Diese Tragödie wiederholte sich durch mehrere Jahre. Dann kam die Nachricht von ihrem Tod. Sie hatte ein langes Testament hinterlassen, ihren Besitz, ihr Landgut und alles, was sie hatte, der Schauspielervereinigung ihrer Heimatstadt vermacht. Ihr letzter Wunsch war, in dem Ort ihres ersten Triumphs begraben zu werden. Sie hatte sich feierliche Zeremonien zurechtgelegt, die sie erfüllt sehen wollte, ein Chor sollte am offenen Grab sprechen, und als Schönstes erwartete sie eine Abschiedsrede, gehalten vom Vorsitzenden der Schauspieler.

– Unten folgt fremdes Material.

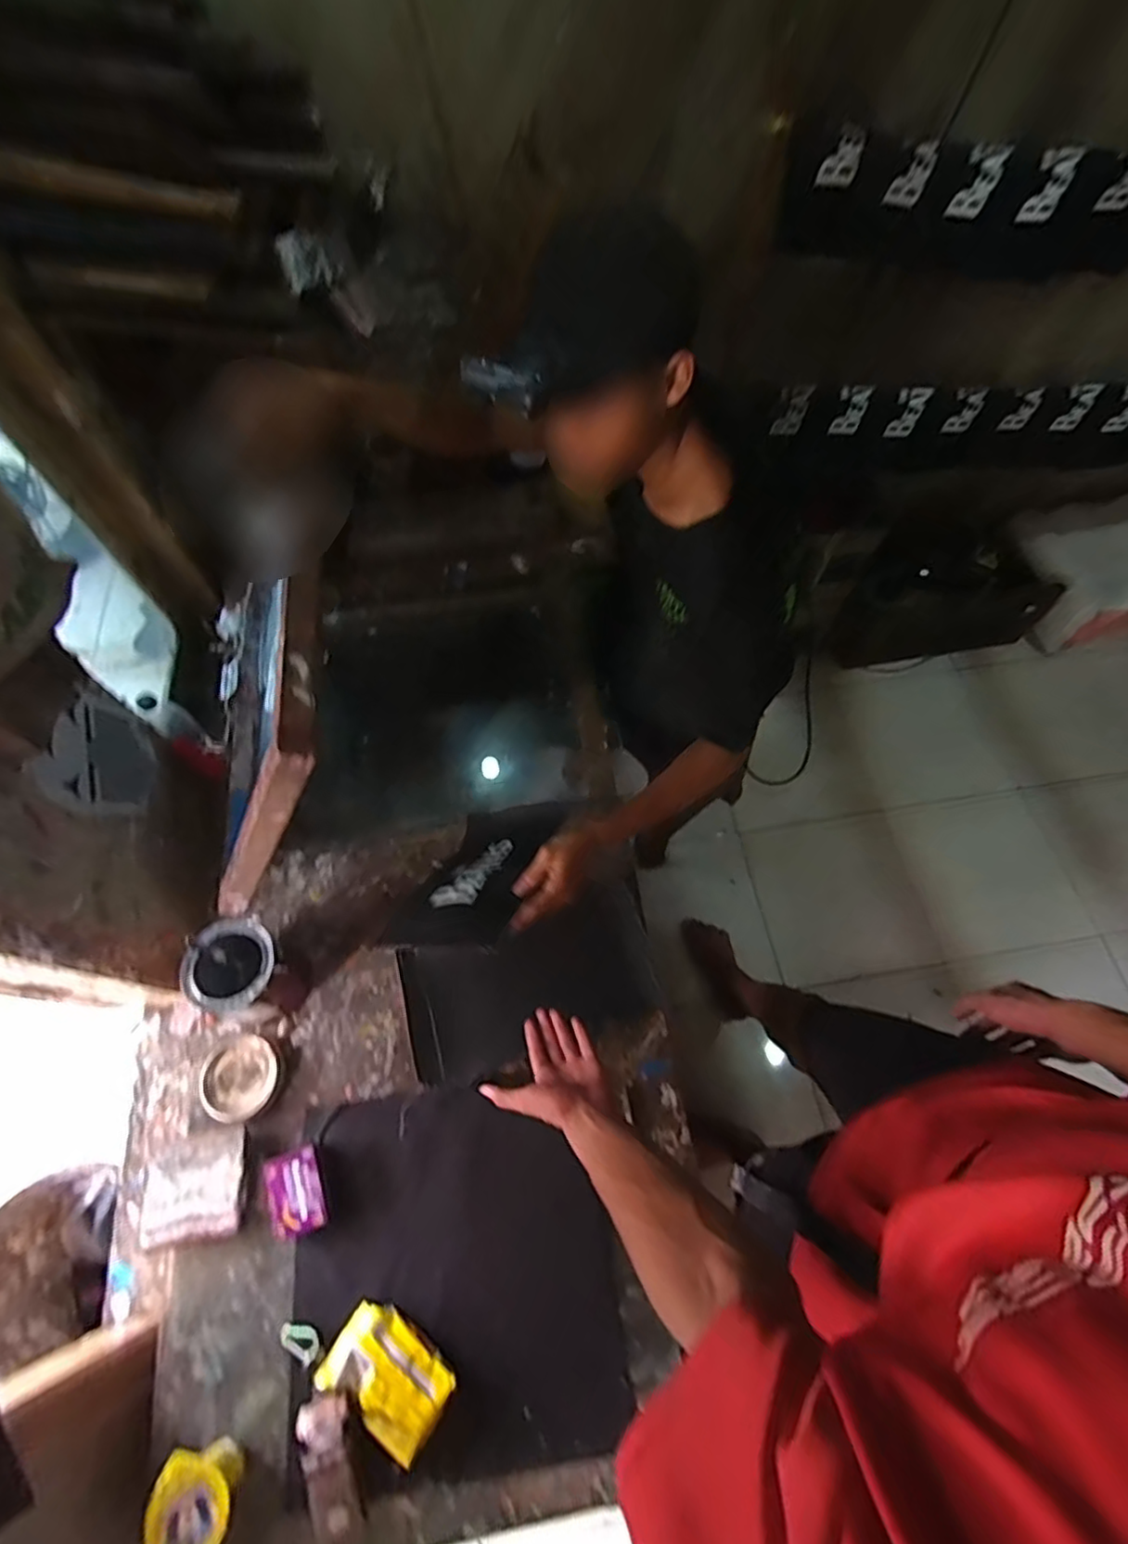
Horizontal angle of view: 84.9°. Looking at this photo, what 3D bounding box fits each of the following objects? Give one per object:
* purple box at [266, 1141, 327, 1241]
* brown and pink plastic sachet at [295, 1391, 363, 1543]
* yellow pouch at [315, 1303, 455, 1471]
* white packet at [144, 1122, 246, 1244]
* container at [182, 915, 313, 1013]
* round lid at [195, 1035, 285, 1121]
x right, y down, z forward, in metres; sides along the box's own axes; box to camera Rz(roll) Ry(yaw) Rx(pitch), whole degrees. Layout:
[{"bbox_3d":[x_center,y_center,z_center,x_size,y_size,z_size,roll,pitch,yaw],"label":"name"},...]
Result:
[{"bbox_3d":[-0.327,0.510,0.749,0.068,0.036,0.093,-19,65,-8],"label":"purple box"},{"bbox_3d":[-0.243,0.721,0.640,0.050,0.024,0.113,-20,65,-8],"label":"brown and pink plastic sachet"},{"bbox_3d":[-0.193,0.657,0.672,0.133,0.033,0.091,29,68,15],"label":"yellow pouch"},{"bbox_3d":[-0.449,0.506,0.753,0.113,0.025,0.110,-14,64,-5],"label":"white packet"},{"bbox_3d":[-0.412,0.263,0.819,0.102,0.146,0.105,-1,64,1],"label":"container"},{"bbox_3d":[-0.428,0.403,0.816,0.103,0.019,0.096,-1,64,1],"label":"round lid"}]

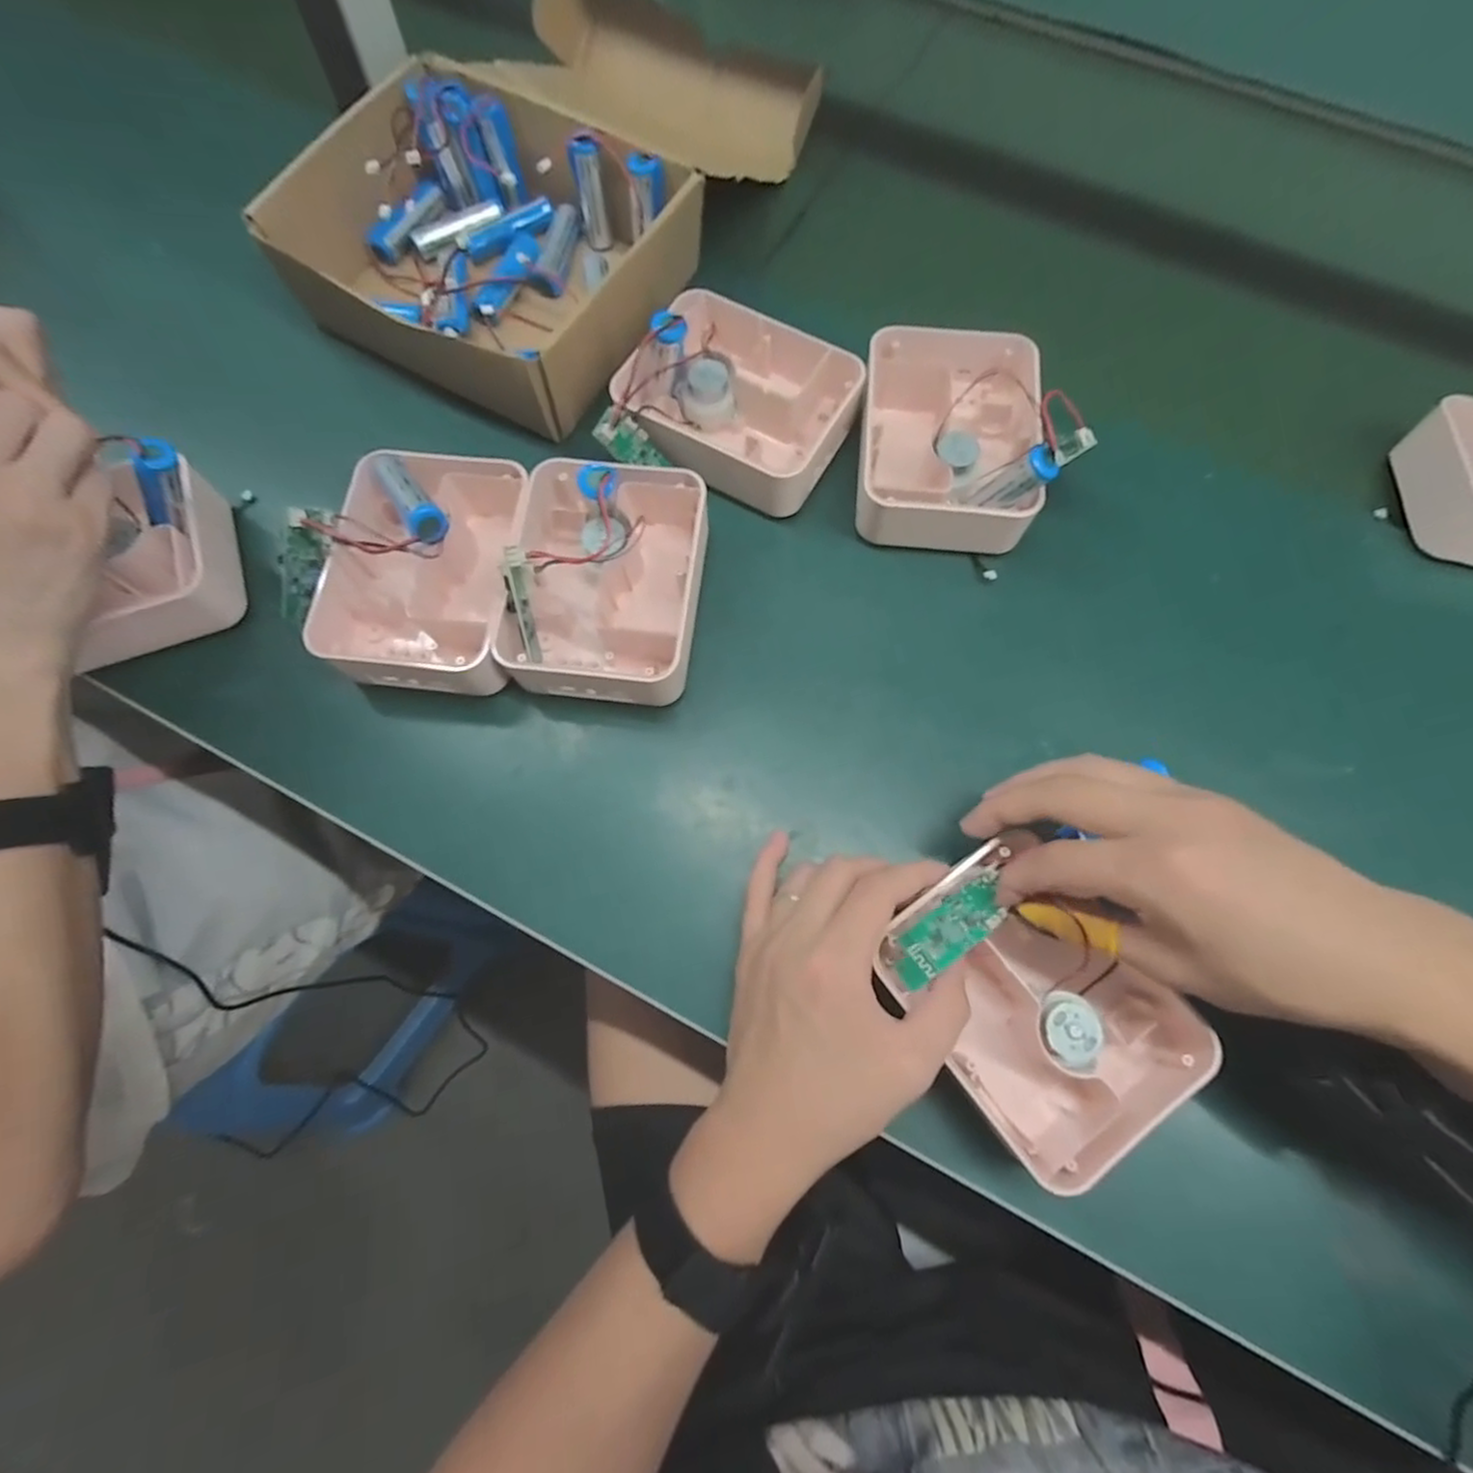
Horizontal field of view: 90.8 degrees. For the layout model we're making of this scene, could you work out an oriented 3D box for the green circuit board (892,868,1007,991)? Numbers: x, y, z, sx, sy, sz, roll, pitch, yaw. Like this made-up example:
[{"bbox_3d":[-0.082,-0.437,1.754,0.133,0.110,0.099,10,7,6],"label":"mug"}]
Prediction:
[{"bbox_3d":[0.096,0.086,0.325,0.062,0.008,0.023,-38,74,-14],"label":"green circuit board"}]

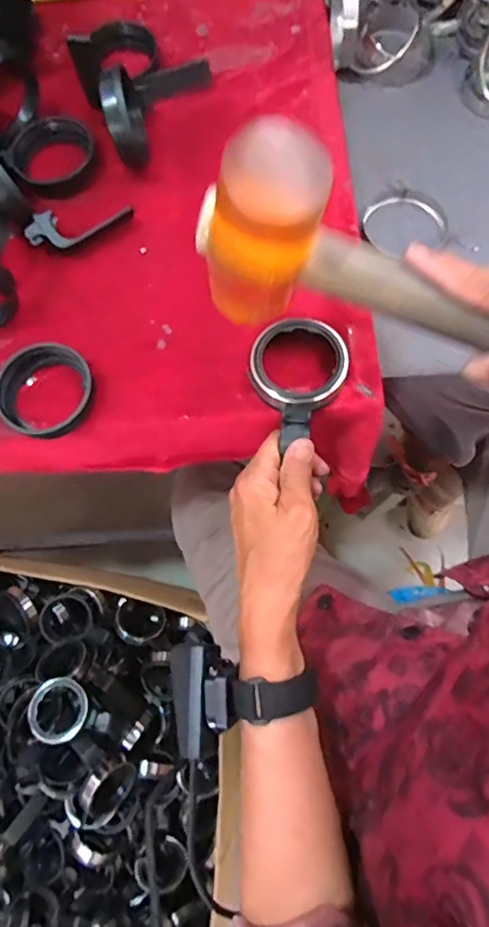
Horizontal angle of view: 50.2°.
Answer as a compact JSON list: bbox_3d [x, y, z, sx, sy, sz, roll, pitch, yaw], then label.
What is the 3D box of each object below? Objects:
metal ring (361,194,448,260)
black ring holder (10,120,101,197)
[{"bbox_3d":[0.138,-0.202,0.452,0.071,0.014,0.066,2,74,-8],"label":"metal ring"},{"bbox_3d":[-0.168,-0.271,0.462,0.074,0.026,0.058,-9,75,-2],"label":"black ring holder"}]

Sie sah ihn auf Kothurnen in griechischer Kleidung mit schweren Gesten vor sich.

Aber all das geschah nicht. Das Testament wurde viel später eröffnet, und die Schauspieler, die davon erfuhren, konnten sich nur mehr bei einer Versammlung von ihren Sitzen erheben. Sie war in ihrem Dorf begraben worden, der Pfarrer hatte am Grabe gebetet und mit den Worten geschlossen: Sie ruhe in Frieden! Darauf eine Handvoll Leute mit dunklem Murmeln: Amenl (Aber mit falscher Betonung.)